Quite possibly the best thing I ever learned in my high school Spanish classes:

Todo el mundo sonrie en el mismo idioma.

The whole world smiles in the same language.

Computer access is still spotty, but in the interest of keeping readers, here’s a little something.  I found this in my poetry notebook, dated 9/22/98.  

Of a Storm

The rain hits the pavement
like nickels
dropping and
bouncing and
rolling on a hard
cafeteria floor
echoing over the
noise of the thunder
that creates a dull roar
like the sounds of
voices in a large room
the lightning occasionally flashes
an unexpected camera shot
taking candid pictures
and no one is sure what they saw
or did
when the camera flashed
until after the storm has stopped
and the picture becomes
clear
developed
the trees sway slowly
at first
like autistic children
with secrets they can’t tell
then the limbs start to
whip, thrash, beat
faster, faster
in a dance
entrancing and rhythmic.
The wind whistles,
the flute music to which
the trees dance,
dancers twirl faster,
music frenzies higher
higher higher
creating a cacophony
of music and
voices and
nickels and
flashing and
dancing and
then slowly the dancers
tire of their flailing
the flutes cannot play
as high as before
and fewer nickels are dropping
and then only rolling
and the pictures are beginning
to develop.
The flutes now only play
a lullaby
and the voices are memories
of half-forgotten conversations
and bands
of water color
streak the sky
foretelling of calmer tomorrows.

I’ve always liked thunderstorms.  Re-reading this, I can picture the kind of storm I was describing.  I can also almost hear the way I would want it read.  Maybe this would be good for a poetry reading sometime.  Hmm.  Thoughts?

Friends, this week has beaten me down.  But I am trying to stay positive, and last night was a bright spot:  my new voice student is “paying” me by helping me out with various and sundry projects I have going on, so she came over last night for dinner and music organizing.  Another friend needed my notarial services and happened to show up just as we were making dinner, so he had eggs and skillet potatoes and corned beef with us.  Simple, but decently tasty (and really filling).  We actually made a dent in the music and then called it a night.

I also went to a fun birthday party late Tuesday night.

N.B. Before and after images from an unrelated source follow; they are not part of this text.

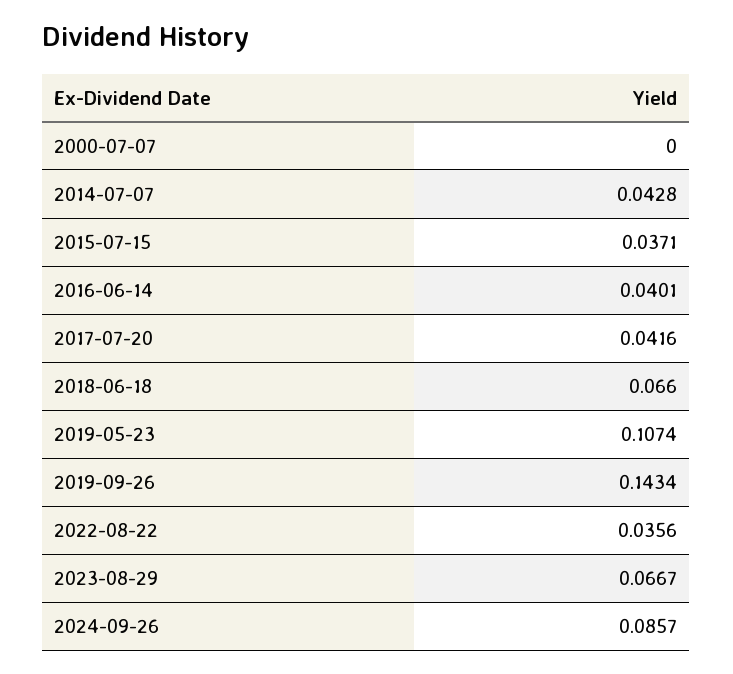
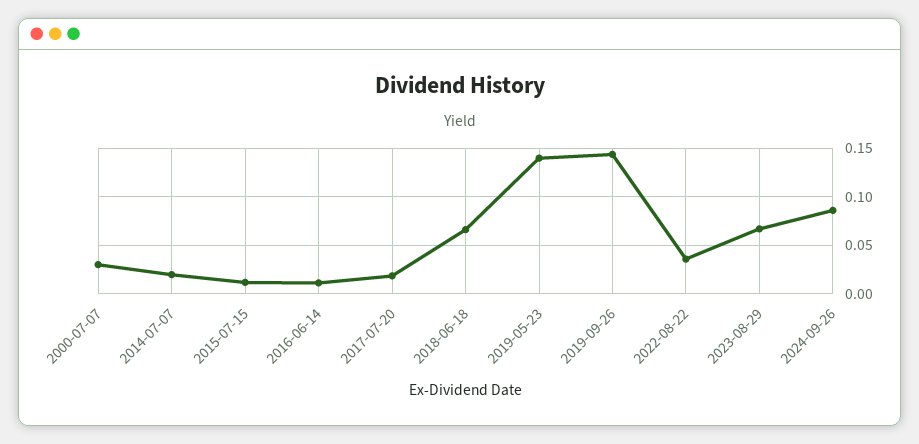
  {
-   "2000-07-07": 0,
+   "2000-07-07": 0.03,
-   "2014-07-07": 0.0428,
+   "2014-07-07": 0.02,
-   "2015-07-15": 0.0371,
+   "2015-07-15": 0.01,
-   "2016-06-14": 0.0401,
+   "2016-06-14": 0.01,
-   "2017-07-20": 0.0416,
+   "2017-07-20": 0.02,
    "2018-06-18": 0.066,
-   "2019-05-23": 0.1074,
+   "2019-05-23": 0.14,
    "2019-09-26": 0.1434,
    "2022-08-22": 0.0356,
    "2023-08-29": 0.0667,
    "2024-09-26": 0.0857
  }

I got to catch up with a few friends from college and make some new fun people, but I stayed too late trying to ignore the swirl of thoughts in my head; and then got into a cab with a driver who first nearly had a wreck that slammed me into the partition and into a heap on the floorboards (in his defense, some other cab ran a yellow light), and then got all turned around because he apparently doesn’t know Astoria.  Late, late night.

But work has been, well, a small hell, and it has brought me to a few realizations.  I have two very good guy friends in my life right now (ok, I actually am blessed with more than two), and in these difficult times in my life lately, both of them have been sweet and supportive, but they have also both very firmly pointed me toward Jesus, reminding me that HE is really the man I need right now.  And boy, are they right.  I was lamenting the other day that I wanted someone to wrap his arms around me while I bury my face into his neck and collapse from sheer exhaustion.  I started thinking about it, and although that physical scenario is something I definitely want, I realized [at risk of sounding cliché] that what I DO have right now is the Everlasting Arms.  The One who never fails, who is always there.  I think He misses talking to me, because it’s been a while — and as one of the guys gently reminded me, he usually doesn’t like being sent to voicemail. 

So on that note, I’m going to stop ignoring his calls.  Time to turn off the blog and go spend some time in prayer and worship.